The School of Music, founded in 1872, holds the distinction of being one of the few music conservatories to be part of a major research university. That, says Mazurkevich, is what makes the experience for students so rich. “They’re given the chance to explore the world in every direction: intellectual thought, and culture, and politics, and literature. It gives students the incredible opportunity to grow not just as musicians in their own profession, but to be informed and accomplished in many fields.”
In taking on a student, Mazurkevich seeks more than a skilled violinist. “I’m looking for a personality, for imaginative and lively expression,” he says. “You can teach proficiency, but it’s almost impossible to teach musical intuition. I’ll listen to someone play, and suddenly there is a sound or phrase that catches my ear or my feelings. And I think, ‘Aha. There is something that would be interesting to work with.’”

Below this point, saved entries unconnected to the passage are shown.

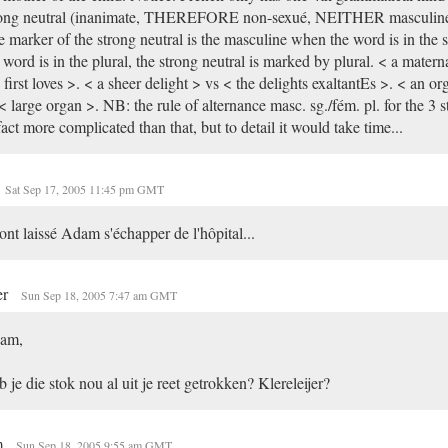
rong neutral (inanimate, THEREFORE non-sexué, NEITHER masculin
 marker of the strong neutral is the masculine when the word is in the 
 word is in the plural, the strong neutral is marked by plural. < a matern
first loves >. < a sheer delight > vs < the delights exaltantEs >. < an o
< large organ >. NB: the rule of alternance masc. sg./fém. pl. for the 3 s
fact more complicated than that, but to detail it would take time...
Sat Sep 17, 2005 11:45 pm GMT
 ont laissé Adam s'échapper de l'hôpital...
er
Sun Sep 18, 2005 7:47 am GMT
am,
 je die stok nou al uit je reet getrokken? Klereleijer?
m
Sun Sep 18, 2005 9:55 am GMT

He works with students one on one, and gathers them together every week or two in a studio session, to play for and critique each other. “It helps young violinists to develop some skills for playing publicly,” he says. “There are many people who can play very well in class situations, but when they go onstage they have stage fright and everything changes.” Students also give a number of concerts on campus that are open to the general public.
When a student is learning a new piece, Mazurkevich requires them to research the composer and the period. “They have to know the culture, the period, the style,” he says. “The main thing is that after you know something about the piece, and you’ve practiced and know the notes, you have to make sense of the notes. And that’s a matter of interpretation. I always ask them to do independent thinking, and present the piece in such a way that it makes sense and people will enjoy it.”
Mazurkevich studied at the Moscow Conservatory with world-renowned violinist David Oistrakh. Upon graduation, he was sent to teach at the Kiev Conservatory. “In the old Soviet Union, it was a rule that when you finished your higher education, you were directed to go wherever they sent you and work for three years,” he says. “They could send you to Siberia if they wanted to, and you couldn’t refuse. Fortunately, the Ukrainian government asked that three of us from Ukraine be sent there to help with music education.”
In addition to teaching, Mazurkevich won three international competitions and was performing in concerts. But he couldn’t go anywhere without KGB approval. “Sometimes they would allow me to go, but my wife couldn’t go with me,” he says. “She’d be back there like a hostage. As performing violinists, it was important for us to see the world and play everywhere and meet other musicians and develop working relationships. I traveled from time to time, but it was always very difficult and unpredictable. Everybody knows now that the Soviet Union was not a beacon of freedom.”
“I’ll listen to someone play, and suddenly there is a sound or phrase that catches my ear or my feelings. And I think, ‘Aha. There is something that would be interesting to work with.’”
Dana Mazurkevich is Jewish, and when the Soviet Union began allowing Jews to emigrate in the early ’70s, the Mazurkeviches applied and were permitted to leave. They went to Canada before coming to Boston.
Their careers took off—they often play together as a duo—and in 1990 Mazurkevich was invited to join three other native Ukrainians as part of the Leontovich Quartet. “We played our first concert in New York City at the Frick Museum and got a terrific review in the New York Times,” he says. “We became incredibly successful.” His renown has benefited Boston University. “If you’re getting rave reviews, it adds to the reputation of the school. Talented young people have come here because they heard me play in Hong Kong or Korea or Canada. We are still benefiting from activities that were done 10, 20 years ago.”
Many of his students have gone on to play with prominent orchestras, including the Philadelphia Orchestra, Orchestre Symphonique de Montréal, and the Toronto Symphony Orchestra. Others have gone on to teach. Still others have chosen careers outside music. “Some decide it would be more practical to go for another profession, and keep music as something they enjoy in their life,” he says. “Success to me is if someone enjoys what they’re doing, whether in music or not in music. If you can keep playing music and enjoy it, but find something else that fulfills you as well, that’s fine too.”